Herold is one of the most objective of the new poets; he hardly tells of himself; he requires themes that are foreign to his life, and he even chooses those that seem foreign to his beliefs: his queens are not less charming for that, nor his saints less pure. One finds these panels and church windows in the collection entitled Chevaleries sentimentales, the most important and most characteristic of his works. It is a truly pleasant reading and one passes sweet hours among those ladies, lilies, gems, and autumn roses.

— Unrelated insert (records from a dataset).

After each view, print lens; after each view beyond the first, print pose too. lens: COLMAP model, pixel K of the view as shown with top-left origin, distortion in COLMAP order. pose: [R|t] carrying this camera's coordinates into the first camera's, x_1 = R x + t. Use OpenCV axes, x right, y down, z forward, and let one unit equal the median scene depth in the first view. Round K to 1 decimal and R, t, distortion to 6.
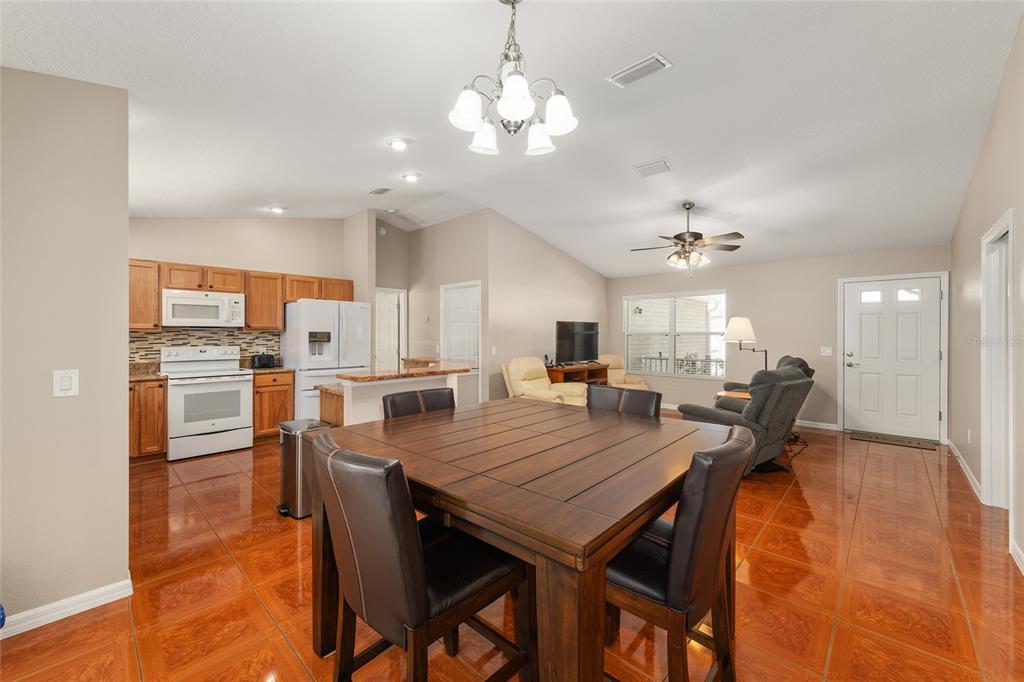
lens RADIAL K [[401.4, 0, 514.0], [0, 401.4, 334.6], [0, 0, 1]] dist [-0.001062, -0.000024]
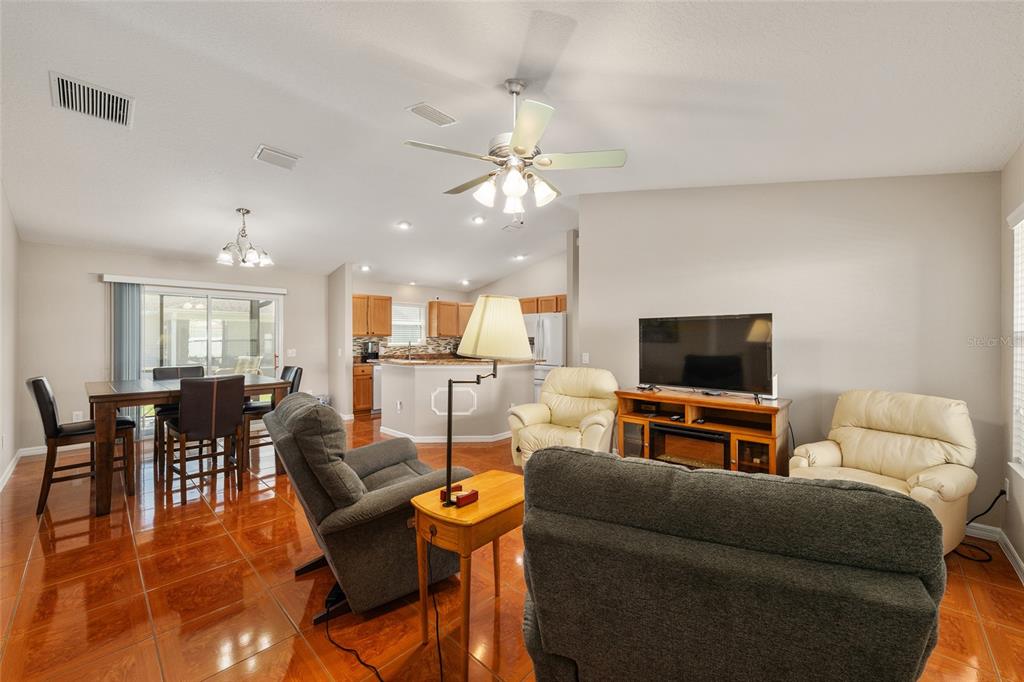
lens RADIAL K [[398.9, 0, 512.6], [0, 398.9, 337.7], [0, 0, 1]] dist [0.002404, 0.000139]
pose [[-0.010253, -0.002772, -0.999944, 0.892866], [-0.002014, 0.999994, -0.002751, -0.001260], [0.999945, 0.001986, -0.010258, 0.950965]]
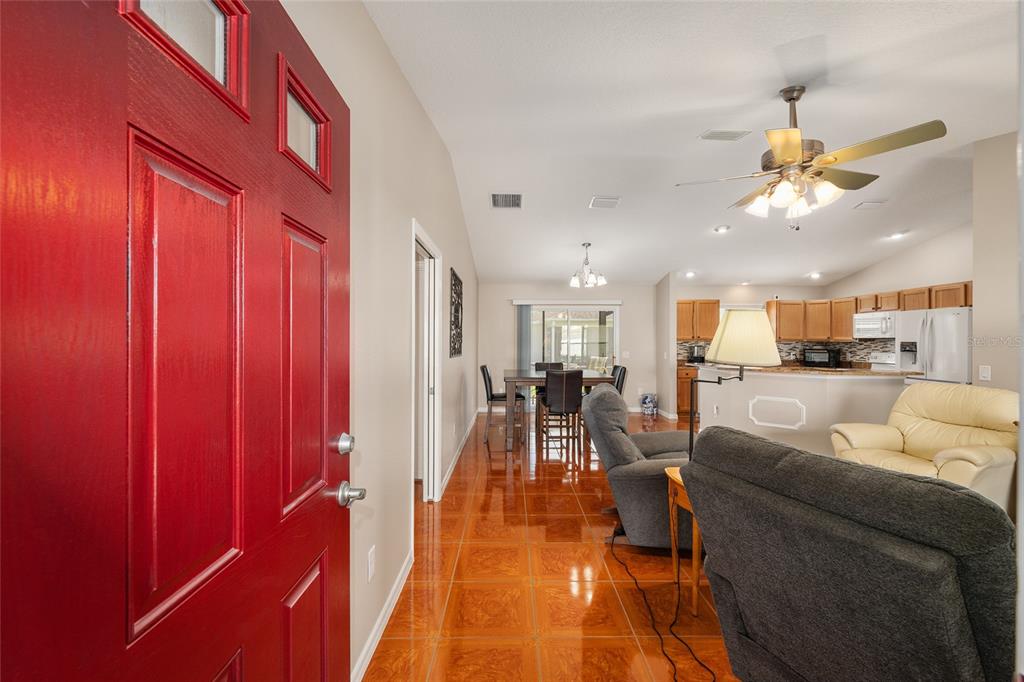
lens RADIAL K [[422.3, 0, 512.0], [0, 422.3, 341.0], [0, 0, 1]] dist [-0.001574, -0.000116]
pose [[-0.731465, -0.002353, -0.681875, 1.002664], [-0.005163, 0.999984, 0.002088, -0.006556], [0.681860, 0.005047, -0.731465, 1.091665]]
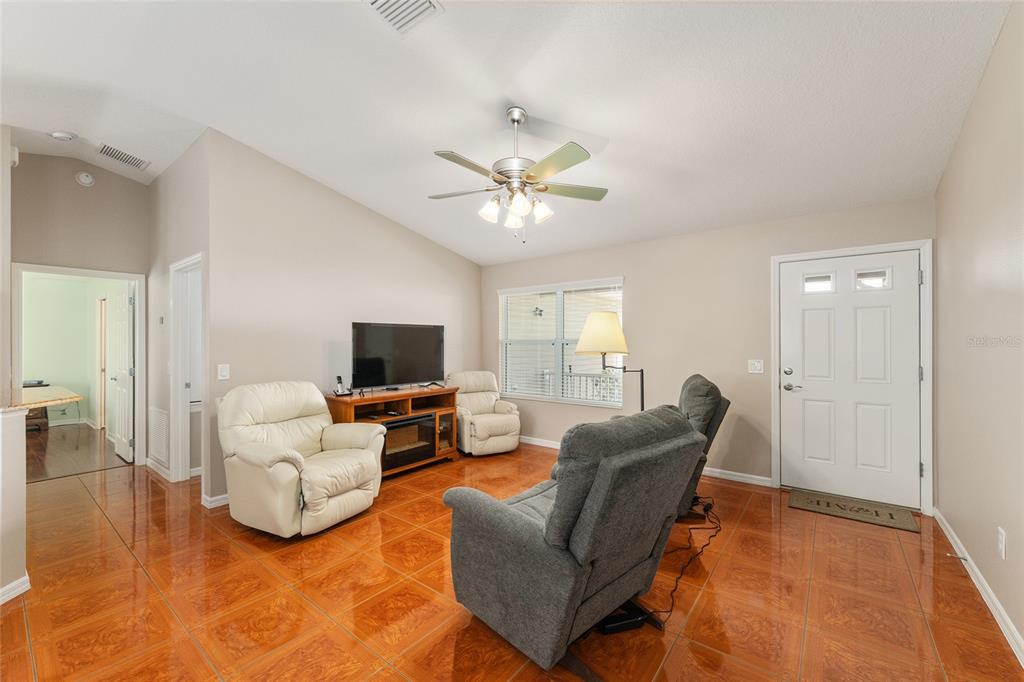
lens RADIAL K [[411.6, 0, 527.8], [0, 411.6, 342.4], [0, 0, 1]] dist [0.008844, -0.000100]
pose [[0.995981, -0.005030, 0.089418, 0.384848], [0.005423, 0.999977, -0.004151, 0.002648], [-0.089395, 0.004619, 0.995986, 0.398601]]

Les roses d'automne s'étiolent,
Les roses qui fleurissaient les tombes;
Lentement s'effeuillent les corolles
Et le sol froid est jonché de pétales qui tombent.
[(Tr. 30)]
Has not this a quite gentle melancholy? And this:
Il y a des maisons qui pleurent sur le port,
Il y a des glas qui sonnent dans les clochers,
Où tintent des cloches vagues:
Vers quels fleuves de mort
Les vierges ont-elles marché,
Les vierges qui avaient aux doigts de blondes bagues?
[(Tr. 31)]
Thus, without forcing his talent to an impassioned expression of life, an effort at which he doubtless would be unskillful, without laying claim to gifts he lacks, Herold has created for his pleasure a poetry of grace, purety, tenderness and sweetness.

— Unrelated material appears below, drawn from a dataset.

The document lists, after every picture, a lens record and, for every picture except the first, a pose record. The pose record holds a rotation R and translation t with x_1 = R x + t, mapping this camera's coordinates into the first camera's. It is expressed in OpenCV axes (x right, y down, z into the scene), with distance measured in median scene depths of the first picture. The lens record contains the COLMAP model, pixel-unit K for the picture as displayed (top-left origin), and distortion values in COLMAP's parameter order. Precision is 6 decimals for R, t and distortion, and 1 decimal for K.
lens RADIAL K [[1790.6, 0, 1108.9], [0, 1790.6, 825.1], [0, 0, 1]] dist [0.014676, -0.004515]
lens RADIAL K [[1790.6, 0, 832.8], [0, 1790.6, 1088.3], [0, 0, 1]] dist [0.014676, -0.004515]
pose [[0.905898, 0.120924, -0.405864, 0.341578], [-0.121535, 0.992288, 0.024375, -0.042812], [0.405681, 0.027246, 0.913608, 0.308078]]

If we demanded everything of the same poet, who would answer? The essential thing is to have a garden, to work there with the spade and sow seeds; the flowers that will shoot forth, carnations, peonies or violets, will have their value and their charm, according to the hour and the season.
[ADOLPH RETTÉ]
By its fecundity in poets, the day we live in and which has already lasted ten years, can hardly be compared with any of the vanished days, even those richest in sunshine and flowers. There were fair morning excursions in the dew, following the footsteps of Ronsard; there was a lovely afternoon when Theophile's weary viol sighed, heard between the oboes and the bass-trombones; there was the stormy romantic day, sombre and royal, interrupted towards evening by the cry of a woman whom Baudelaire was strangling; there was the Parnassian moonlight, and the Verlainian sun rose—and we are there in full noon, in the midst of a wide country provided with everything necessary for the making of verse: plants, flowers, streams, rivulets, woods, caves and young women so fresh that one would say their thoughts were newly hatched from an ingenuous brain.